Document passage:
######

In this post, you find out how DNSSEC and DANE cooperate, and learn how to set up DANE TLSA DNS records.

DNSSEC (Domain Name System Security Extensions)

The domain name system (DNS) is the phone book of the Internet: it tells computers where to send and retrieve information. Unfortunately, it also accepts any address given to it, no questions asked.

DNSSEC adds a security layer to this phonebook. It uses digital signatures to make sure the information in the phonebook can be trusted and hasn’t been tampered with. It’s like putting a lock on the phonebook to prevent DNS spoofing.

DANE (DNS-based Authentication of Named Entities)

DANE used the DNS infrastructure to store details about the security of a service, such as the public key (fingerprint) of a certificate. These details act as a special seal of approval, ensuring that when your computer talks to this service, it’s real and it’s safe. DANE uses the TLSA (Transport Layer Security Authentication) record type, which allows users to verify the security details from a service (such as a web or mail server) by querying the DNS for its information.

DANE relies on DNSSEC and only works when DNSSEC is enabled.

Implementation of DANE

You can implement DANE with a TLSA record at your DNS hosting provider:

  • _port._protocol.yourdomain.com IN TLSA usage-selector-matching certificate-fingerprint

For example, on port 443 (your web server):

  • _443._tcp.yourdomain.com IN TLSA 2 1 1 0B9FA5A59EED... (Root certificate)
  • _443._tcp.yourdomain.com IN TLSA 3 1 1 0D073B9B73B4... (Host certificate)
    • 3: usage
    • 1: selector
    • 1: Matching-Type

The certificate usage type can be one of the following:

  • 0: PKIX-TA (Trust Anchor)
  • 1: PKIX-EE (End Entity)
  • 2: DANE-TA (Trust Anchor Assertion: Intermediate / Root certificate)
  • 3: DANE-EE (End Entity Assertion: Host certificate / Server certificate such as yourdomain.com)

The selector specifies how the certificate is presented:

  • 0: Full certificate (not recommended)
  • 1: SubjectPublicKeyInfo (recommended)

The Matching-Type specifies how the certificate association is verified:

  • 0: No hash used (not recommended)
  • 1: SHA-256 hash (recommended)

######

Raw data:
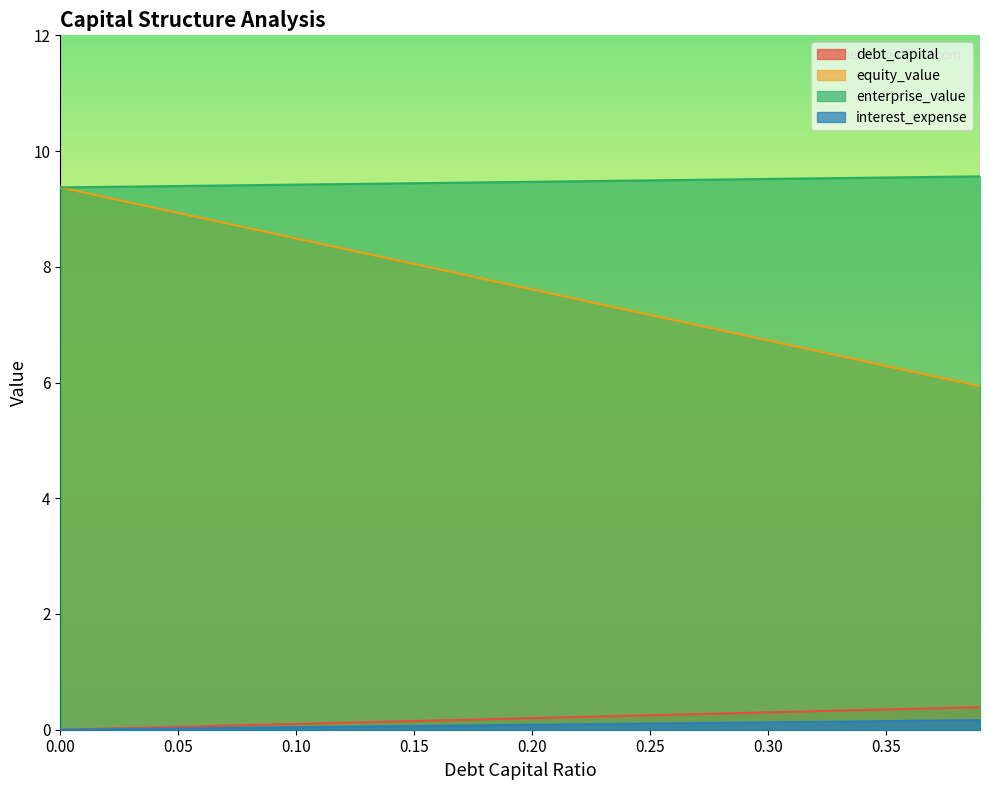

Rank the categories by debt_capital value from highest to lowest.

0.39, 0.35, 0.3, 0.25, 0.2, 0.15, 0.1, 0.05, 0.0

######

Task directions: The DNSSEC and DANE page above describes the problem in the domain name system that DNSSEC addresses. In one to three sentences, state that problem and how DNSSEC deals with it, according to the page.

Solved problem: The domain name system accepts any address given to it without questioning it, which leaves it open to DNS spoofing. DNSSEC deals with this by using digital signatures to make sure the information can be trusted and hasn't been tampered with, like putting a lock on the phone book.